I do feel, Lost Highway, like we're looking for different things in cinema based on your comments. I've found those two films to be pretty mesmerising, and find that while there's a narrative that holds things together, they're very much about character more than anything else. Not the mundane approach of watching a character go through experience and evolve changed at the end of it, but rather bearing witness to a characters experience from a very subjective point of view. The style, visual and aural, supports this - they're not about telling you a story with a boring three-act structure. They're about seeing and feeling a transformative moment in a character's life.
Not all filmmakers continue on the same tangent they started with, so with this latest work, she may well've produced something as vacuous & horrible as a Zach Synder production, but I have a very hard time believing it; yet there are plenty of directors, writers, musicians, who started out with wonderful work only for that early promise to quickly peter out. Focussing on a film needing to prioritise "characterisation, structure and story-telling" is, I feel, missing what Ramsay is doing in favour of what you feel she should be doing.

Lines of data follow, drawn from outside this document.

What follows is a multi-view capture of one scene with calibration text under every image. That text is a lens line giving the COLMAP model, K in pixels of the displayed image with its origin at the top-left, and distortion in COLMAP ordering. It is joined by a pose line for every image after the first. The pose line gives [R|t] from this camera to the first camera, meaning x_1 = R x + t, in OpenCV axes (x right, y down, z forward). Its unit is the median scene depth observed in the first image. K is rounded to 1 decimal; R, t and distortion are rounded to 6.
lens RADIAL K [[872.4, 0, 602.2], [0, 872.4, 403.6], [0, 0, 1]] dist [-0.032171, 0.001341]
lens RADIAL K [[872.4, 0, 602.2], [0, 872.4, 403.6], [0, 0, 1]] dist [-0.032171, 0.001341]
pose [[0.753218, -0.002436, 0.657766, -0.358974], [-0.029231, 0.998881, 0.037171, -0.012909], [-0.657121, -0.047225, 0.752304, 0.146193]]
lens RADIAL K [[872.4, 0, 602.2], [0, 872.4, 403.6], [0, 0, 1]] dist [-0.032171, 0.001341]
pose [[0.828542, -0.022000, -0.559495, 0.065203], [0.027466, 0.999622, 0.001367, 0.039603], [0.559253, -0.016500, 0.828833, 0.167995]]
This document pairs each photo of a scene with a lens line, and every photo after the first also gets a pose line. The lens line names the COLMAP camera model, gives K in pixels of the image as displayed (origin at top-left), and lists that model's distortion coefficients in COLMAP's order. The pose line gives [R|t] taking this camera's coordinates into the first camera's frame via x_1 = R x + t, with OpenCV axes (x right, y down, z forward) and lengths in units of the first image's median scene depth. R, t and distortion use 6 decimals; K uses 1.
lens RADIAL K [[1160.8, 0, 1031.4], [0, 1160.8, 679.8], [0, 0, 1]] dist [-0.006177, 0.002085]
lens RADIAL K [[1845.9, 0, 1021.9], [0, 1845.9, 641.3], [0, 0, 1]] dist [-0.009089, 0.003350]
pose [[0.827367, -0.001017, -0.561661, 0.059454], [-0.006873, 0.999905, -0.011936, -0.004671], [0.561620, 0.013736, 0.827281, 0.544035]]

And I wouldn't say the number of films a director has made is any indication of their worth as a filmmaker. Not everyone is willing or able to produce a film every two or three years, especially when they're not working within a system like Hollywood, though I've never personally been interested in an artist's personal relations anywhere near as much as I am in the work they produce. Besides, pretty much every filmmaker has had many projects that haven't made it to fruition. There are obviously many more factors involved than the personality of the director.

User avatar
Altair
Joined: Wed Aug 14, 2013 12:56 pm
Location: England

Re: You Were Never Really Here (Lynne Ramsay, 2018)

#49 Post by Altair » Thu Jul 12, 2018 4:58 am

MoonlitKnight wrote:
Thu Jul 12, 2018 3:34 am
Not to mention she's managed to make only 4 films in 20 years; she often seems attached to various projects that have fallen apart while she was associated with them ("The Lovely Bones," "Jane Got a Gun," etc.), which would lead one to believe that she's not particularly the most reliable filmmaker in terms of working with others. Or am I reading too much into it?
I haven't seen any Lynne Ramsay films (but that's my fault), but this seems such a weird critique: Terrence Malick made two films in twenty-five years, and did anyone seriously question his talent because of that?

nitin
Joined: Sat Nov 08, 2014 6:49 am

Re: You Were Never Really Here (Lynne Ramsay, 2018)

#50 Post by nitin » Thu Jul 12, 2018 5:41 am

That Charles Laughton must be a real terrible director too.